Dia melihat pada semester II/2026 masih memiliki ruang pertumbuhan yang besar karena secara historis kontribusi penjualan OMED pada semester I sebesar 45% sisanya 55% pada semester II.

“Saat ini tim manajemen sudah melakukan proyeksi untuk Rp2,3 triliun akan terlampaui. Kami saat ini punya target baru antara Rp2,5 triliun sampai Rp2,6 triliun,” ujarnya dalam earning calls, Rabu (12/8/2026).

Dengan pola tersebut, manajemen kini membidik penjualan sekitar Rp2,5 triliun-Rp2,6 triliun pada 2026, lebih tinggi dari target awal Rp2,3 triliun.

Untuk mengejar target tersebut, OMED masih mengandalkan segmen medical disposable and device sebagai salah satu motor pertumbuhan pada semester II/2026.

Perseroan juga akan memperkuat jaringan ritel dan distribusi dengan menambah satu jaringan ritel baru di Jakarta.

Sementara untuk distribusi, perseroan belum berencana menambah jaringan baru. Fokusnya adalah mengoptimalkan jaringan yang sudah tersedia, terutama setelah beroperasinya gudang di Pulogadung, Jakarta.

“Di kota-kota yang lebih dekat, contoh Bandar Lampung, Pontianak, Batam, sekarang pengirimannya sudah kita distribusikan dari Jakarta,” kata Leonard.

Strategi tersebut diharapkan memangkas waktu pengiriman sekaligus meningkatkan kemampuan perseroan dalam menjaga ketersediaan pasokan di sejumlah wilayah.

Langkah percaya diri OMED juga ditopang kinerja sepanjang 2026 juga ditopang kinerja semester I/2026 yang solid. Perseroan membukukan penjualan bersih Rp1,167 triliun, tumbuh 26% secara tahunan dari Rp925,8 miliar pada semester I/2025.

Pertumbuhan lebih tinggi terlihat pada laba bersih yang mencapai Rp221,5 miliar, melonjak 43,2% dibandingkan Rp154,7 miliar pada periode yang sama tahun lalu.

Di tengah optimisme pasar domestik, bisnis ekspor OMED masih menghadapi kendala. Target ekspor US$1 juta-US$1,5 juta pada tahun ini diperkirakan belum terealisasi karena sejumlah proyek mengalami penundaan.

Kebut Pabrik Ngrimbi

Dari sisi ekspansi, OMED telah merealisasikan belanja modal atau capital expenditure (capex) hampir Rp44 miliar hingga Juni 2026. Angka tersebut masih di bawah proyeksi capex sepanjang tahun yang mencapai sekitar Rp150 miliar.

Direktur Keuangan OMED Eka Suwignyoo mengatakan realisasi capex hingga semester I/2026 masih sedikit terlambat.

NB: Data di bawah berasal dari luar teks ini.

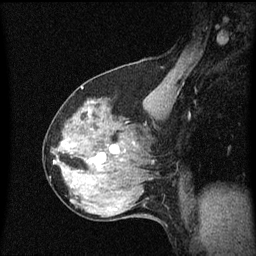
Breast MRI (dynamic contrast-enhanced), one sagittal slice. Position 35 of 60 along the scan axis. Dynamic contrast-enhanced series, image 2 of 3 at this slice position (ordered by acquisition). 1.5 T. TE 4.2 ms, TR 8.4 ms. 256 × 256 image matrix. Patient: female, 64 years. Case-level facts recorded for this patient, not image findings: setting: breast cancer imaged before/during neoadjuvant chemotherapy; receptor status: HR-positive, HER2-negative.
Annotated regions visible in this slice (semi-automatic segmentation, software-assisted and operator-edited):
- analysis volume of interest (the breast-tissue region the enhancement analysis was run in; not a lesion): box from (x=56, y=92) to (x=141, y=175) px
- tumour enhancement mask (voxels above the 70 % enhancement threshold inside the analysis volume of interest): (x=96, y=158)–(x=101, y=167)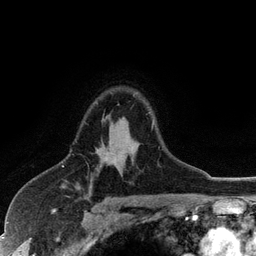
Breast MRI (dynamic contrast-enhanced), one axial slice. Cropped to one breast. Dynamic contrast-enhanced series, time point 2 of 6 at this slice position (early post-contrast). 3 T. TE 2.8 ms, TR 7.5 ms. 1.2 mm slice thickness. 256 × 256 image matrix, field of view 175 × 175 mm. Female patient.
Outlined on this slice (semi-automatically segmented with operator editing):
- enhancing-tissue mask used for the functional tumour volume (all voxels passing the contrast-enhancement thresholds inside the analysis volume; usually the tumour): bounding box <96,102,153,128> (left, top, right, bottom; pixels)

Sisa anggaran akan digunakan untuk sejumlah kebutuhan, termasuk pembangunan pabrik keempat di Ngirimbi, Jombang dan penambahan mesin, serta inventaris.

“Memang agak sedikit ter-delay. Nanti akan ada tambahan, misalnya proyek pabrik keempat di Ngrimbi lalu mesin-mesin maupun beberapa inventaris,” ujar Eka.

Dari sisi produksi, OMED akan menambah sejumlah mesin pada semester II/2026, tetapi tidak akan terlalu besar secara nilai, dengan sekitar 1-3 mesin baru.

Salah satunya adalah mesin auto clutch yang telah dipasang sekitar dua pekan sebelum pernyataan tersebut disampaikan. Selain itu, pembangunan pabrik baru di Ngerimbi, Jombang, Jawa Timur telah dimulai sejak sekitar dua hingga tiga bulan lalu.